The Traveler’s Shift
I zoom through. Cities, countries, museums and temples, I zoom through them all. That has been my past travel experience nearly everywhere but Thailand. It paved the way for the title of this blog, a whirlwind. A travel affair where I leave after one short, intense kiss. I land in one destination and move frantically through it, desperate to see it all in three days or a week and then I disappear, leaving a city or a country behind me without seeing but a sliver of it.
I’ve questioned this way of travel before and yet I continued to justify it. In some places this was enough time, in others it was painful to say goodbye. I always knew that I would return to those places that captured pieces of my heart, return there and really spend time living that city. Not just darting in and out of every beautiful attraction, but learning the way of life of the people.
Having been in Barbados exactly two months now, I am finally realizing how drastically different it is to live somewhere than travel somewhere. There is a beauty to the development you feel when you settle into a place but feeling settled wasn’t what I expected it to be. It began as another holiday where I felt desperate to see it all within a week, despite having four months to soak in the island. I’m not certain when I shifted away from feeling like a tourist. There’s moments where I do feel like a tourist, when I’m excited to go explore more of the island or when I want to sign up for a tour to see the caves.

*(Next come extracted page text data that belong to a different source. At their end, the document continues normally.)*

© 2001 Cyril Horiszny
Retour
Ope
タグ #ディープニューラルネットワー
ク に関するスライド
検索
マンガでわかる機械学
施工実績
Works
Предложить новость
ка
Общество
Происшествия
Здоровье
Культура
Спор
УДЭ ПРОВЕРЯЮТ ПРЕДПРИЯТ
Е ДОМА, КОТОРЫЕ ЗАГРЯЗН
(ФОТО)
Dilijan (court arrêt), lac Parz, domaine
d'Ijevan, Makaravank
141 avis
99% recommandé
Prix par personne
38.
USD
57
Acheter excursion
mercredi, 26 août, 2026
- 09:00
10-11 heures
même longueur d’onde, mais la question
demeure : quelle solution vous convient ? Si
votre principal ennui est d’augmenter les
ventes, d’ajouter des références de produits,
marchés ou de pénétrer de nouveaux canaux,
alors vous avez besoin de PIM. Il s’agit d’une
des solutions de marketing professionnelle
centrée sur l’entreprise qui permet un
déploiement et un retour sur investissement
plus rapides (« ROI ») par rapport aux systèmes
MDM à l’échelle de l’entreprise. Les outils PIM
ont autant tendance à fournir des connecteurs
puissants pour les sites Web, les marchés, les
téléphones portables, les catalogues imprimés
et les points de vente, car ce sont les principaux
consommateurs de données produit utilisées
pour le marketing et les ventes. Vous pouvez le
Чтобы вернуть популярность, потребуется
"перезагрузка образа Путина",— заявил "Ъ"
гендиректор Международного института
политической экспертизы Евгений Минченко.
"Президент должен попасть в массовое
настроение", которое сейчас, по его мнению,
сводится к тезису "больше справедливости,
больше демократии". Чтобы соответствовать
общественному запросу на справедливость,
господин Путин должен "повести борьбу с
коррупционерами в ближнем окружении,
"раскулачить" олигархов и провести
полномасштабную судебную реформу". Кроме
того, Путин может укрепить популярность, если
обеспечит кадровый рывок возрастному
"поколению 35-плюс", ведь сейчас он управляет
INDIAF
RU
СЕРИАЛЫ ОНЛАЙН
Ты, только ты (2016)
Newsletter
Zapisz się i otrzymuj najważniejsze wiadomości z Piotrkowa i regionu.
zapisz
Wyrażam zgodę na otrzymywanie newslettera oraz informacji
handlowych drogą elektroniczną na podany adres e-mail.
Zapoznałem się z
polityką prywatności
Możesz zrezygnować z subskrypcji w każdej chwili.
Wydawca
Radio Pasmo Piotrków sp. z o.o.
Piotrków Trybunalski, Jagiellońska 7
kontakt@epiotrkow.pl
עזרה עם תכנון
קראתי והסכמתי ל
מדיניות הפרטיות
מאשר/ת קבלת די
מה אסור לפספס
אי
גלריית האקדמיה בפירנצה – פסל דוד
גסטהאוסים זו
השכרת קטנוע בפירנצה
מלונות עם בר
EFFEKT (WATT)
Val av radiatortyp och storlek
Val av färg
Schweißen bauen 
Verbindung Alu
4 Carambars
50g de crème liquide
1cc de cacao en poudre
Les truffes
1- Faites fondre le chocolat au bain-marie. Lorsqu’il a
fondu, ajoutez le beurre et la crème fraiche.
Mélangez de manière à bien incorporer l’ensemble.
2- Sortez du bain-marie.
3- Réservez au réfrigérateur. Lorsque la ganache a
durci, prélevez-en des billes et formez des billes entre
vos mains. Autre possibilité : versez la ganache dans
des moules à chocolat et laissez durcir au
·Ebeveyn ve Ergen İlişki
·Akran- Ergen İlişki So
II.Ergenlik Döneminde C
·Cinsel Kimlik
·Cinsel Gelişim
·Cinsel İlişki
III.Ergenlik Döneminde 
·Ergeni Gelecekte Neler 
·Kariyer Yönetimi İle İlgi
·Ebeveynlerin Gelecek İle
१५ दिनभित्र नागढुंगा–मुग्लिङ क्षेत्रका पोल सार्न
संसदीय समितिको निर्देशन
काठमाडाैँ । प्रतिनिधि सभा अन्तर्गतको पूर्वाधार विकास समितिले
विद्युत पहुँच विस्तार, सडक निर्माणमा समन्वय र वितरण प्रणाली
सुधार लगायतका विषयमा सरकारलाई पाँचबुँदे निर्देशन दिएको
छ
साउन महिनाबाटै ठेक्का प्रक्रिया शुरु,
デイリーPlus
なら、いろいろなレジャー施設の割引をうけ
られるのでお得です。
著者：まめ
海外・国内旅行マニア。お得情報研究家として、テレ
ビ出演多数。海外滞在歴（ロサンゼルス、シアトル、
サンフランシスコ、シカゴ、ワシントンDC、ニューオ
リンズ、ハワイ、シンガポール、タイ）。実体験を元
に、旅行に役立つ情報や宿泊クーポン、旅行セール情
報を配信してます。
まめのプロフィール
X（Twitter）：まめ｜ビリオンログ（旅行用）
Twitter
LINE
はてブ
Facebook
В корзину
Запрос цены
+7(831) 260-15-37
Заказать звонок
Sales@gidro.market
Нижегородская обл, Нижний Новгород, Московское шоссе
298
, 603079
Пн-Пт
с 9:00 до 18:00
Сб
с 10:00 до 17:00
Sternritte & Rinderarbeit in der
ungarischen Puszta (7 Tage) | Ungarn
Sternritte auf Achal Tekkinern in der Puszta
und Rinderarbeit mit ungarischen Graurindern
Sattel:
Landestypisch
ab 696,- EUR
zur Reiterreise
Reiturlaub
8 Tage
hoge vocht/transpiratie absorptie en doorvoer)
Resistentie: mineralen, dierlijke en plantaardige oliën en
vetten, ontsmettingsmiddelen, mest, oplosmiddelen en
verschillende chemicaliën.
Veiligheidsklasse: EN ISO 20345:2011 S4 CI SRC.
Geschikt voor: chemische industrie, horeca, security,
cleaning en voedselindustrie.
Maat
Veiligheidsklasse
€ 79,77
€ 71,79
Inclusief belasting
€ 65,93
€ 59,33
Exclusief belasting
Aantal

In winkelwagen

But there was a shift, a moment that being here began to feel normal. I mastered the route to my internship, I began greeting people in the same manner that they greet others; a good morning, good afternoon, and good evening to all who walk by. A you good? instead of the proper “how are you doing today?” that people at home so frequently use. The taxi drivers on my walk to my internship less often ask me for a ride and have begun stopping for a chat on how my day went. There’s the coffee shop that I grab an iced tea from on a particularly hot morning, the store with freshly squeezed juice that is just around the corner from work. I have a favorite bar where I can go, relax, and listen to beautiful artists sing beautiful songs over two-for-one rums. A beach that a group of us have made our home for regular bonfires.
I had a surprisingly negative reaction to the shift. At first, I hated the shift. I hated the normalcy of it all, the routine. I instantly wanted to leave. I travel to escape routine and yet here I was, going about my mundane tasks every day. And yet am I not traveling? Am I not in a new country experiencing all that comes with a new culture and environment? It’s been only two months and I’m itching to leave, to wander, to explore somewhere new even when I know there is still so much to experience here.
Part of me still hates the shift but an even larger part of me hates that I am letting myself hate the shift. This is what it is to really learn about a place, to live in it. The savior in it all has been an emphasis on balance. Yes, there is routine and normalcy in my days here. I am not just traveling, I’m studying abroad. But there is also so much beauty in that normalcy. There is beauty in the same people that I talk to every day, there is beauty in having a favorite spot to unwind, there is beauty in the fact that although I’m here to study I have every other waking opportunity to explore a brand new island filled with new experiences to be had.
There is beauty in knowing that this is a part of what traveling is, of experiencing it in all it’s forms and I am filled with gratitude to have the opportunity of this experience.